Lo stretto si estende per circa 25 chilometri e si restringe a meno di un chilometro nel suo punto più stretto, dove il Ponte di Tjeldsund si arcuato sopra di esso: un elegante arco costruito nel 1967 che collega Hinnoya al continente. Mentre la tua nave passa sotto il ponte, la prossimità della terra crea un'esperienza quasi intima, rara nei viaggi oceanici. Le aquile pattugliano le correnti ascensionali lungo le scogliere, e non è raro avvistare aquile di mare dalla coda bianca — il rapace più grande d'Europa, con un'apertura alare che supera i due metri — che volteggiano sopra le coste rocciose dello stretto.
Il paesaggio circostante è la quintessenza della Norvegia settentrionale: un mosaico di villaggi di pescatori, case di legno dipinte di rosso e picchi drammatici che si ergono direttamente dalla linea di galleggiamento. Il villaggio di Sandtorg, sul lato continentale, conserva uno dei più antichi posti di scambio della regione, con i suoi magazzini in legno risalenti all'epoca in cui il merluzzo essiccato — stoccafisso — era la valuta del Nord. Sul lato di Hinnoya, il paesaggio si trasforma verso l'arcipelago delle Vesteralen, un contraltare più tranquillo e selvaggio rispetto alle famose Isole Lofoten a sud.

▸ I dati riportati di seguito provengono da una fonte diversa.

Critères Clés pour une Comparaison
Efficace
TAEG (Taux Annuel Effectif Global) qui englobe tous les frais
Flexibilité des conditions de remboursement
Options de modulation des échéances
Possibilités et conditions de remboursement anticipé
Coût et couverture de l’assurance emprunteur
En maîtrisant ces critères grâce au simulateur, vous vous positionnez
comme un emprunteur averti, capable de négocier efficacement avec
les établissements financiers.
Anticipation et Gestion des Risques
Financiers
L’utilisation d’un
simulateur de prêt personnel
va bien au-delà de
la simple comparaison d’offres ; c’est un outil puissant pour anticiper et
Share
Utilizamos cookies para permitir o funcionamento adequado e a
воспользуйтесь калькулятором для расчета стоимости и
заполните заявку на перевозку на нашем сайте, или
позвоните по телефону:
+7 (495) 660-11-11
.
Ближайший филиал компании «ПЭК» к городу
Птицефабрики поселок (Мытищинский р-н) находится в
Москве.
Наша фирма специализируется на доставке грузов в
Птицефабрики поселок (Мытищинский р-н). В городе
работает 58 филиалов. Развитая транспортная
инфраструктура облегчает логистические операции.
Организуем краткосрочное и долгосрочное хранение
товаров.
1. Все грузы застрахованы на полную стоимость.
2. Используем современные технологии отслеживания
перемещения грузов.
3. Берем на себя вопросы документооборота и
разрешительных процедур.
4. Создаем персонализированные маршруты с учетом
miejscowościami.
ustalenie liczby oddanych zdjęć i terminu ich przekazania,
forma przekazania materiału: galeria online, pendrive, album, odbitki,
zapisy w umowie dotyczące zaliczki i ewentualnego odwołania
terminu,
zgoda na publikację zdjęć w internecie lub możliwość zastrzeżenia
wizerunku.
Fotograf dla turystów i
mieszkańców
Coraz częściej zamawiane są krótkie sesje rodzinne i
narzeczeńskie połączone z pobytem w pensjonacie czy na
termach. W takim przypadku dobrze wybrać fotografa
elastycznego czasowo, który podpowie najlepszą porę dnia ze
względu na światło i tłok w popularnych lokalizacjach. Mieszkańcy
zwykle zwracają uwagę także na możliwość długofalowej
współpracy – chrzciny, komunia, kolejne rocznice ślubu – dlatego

Le acque di Tjeldsundet sono ricchi terreni di alimentazione, e in inverno attraggono enormi branchi di orche e balene megattere che inseguono le aringhe nei passaggi stretti. L'estate porta con sé spettacoli di fauna selvatica diversi: pulcinella di mare, cormorani e guillemots nidificano sulle isole rocciose, mentre le foche comuni si riposano sugli scogli a bassa marea. Le acque ricche di nutrienti sostengono anche alcuni dei migliori reef di corallo freddo del mondo, nascosti sotto la superficie nei canali più profondi.
La maggior parte delle navi da crociera transitano per il Tjeldsundet come parte di un viaggio costiero norvegese o artico, e non è prevista una sosta in porto — si tratta di un passaggio panoramico che si apprezza al meglio dalla terrazza o dal salone di osservazione. La stagione ideale per la visione va dalla fine di maggio a luglio per godere delle condizioni del Sole di Mezzanotte, oppure da fine settembre a marzo per ammirare le spettacolari aurore boreali, quando il cielo è sufficientemente buio. Vestitevi a strati, portate con voi dei binocoli e posizionatevi sul lato sinistro o destro a seconda della direzione della vostra nave — in uno stretto così angusto, entrambi i lati offrono uno spettacolo indimenticabile.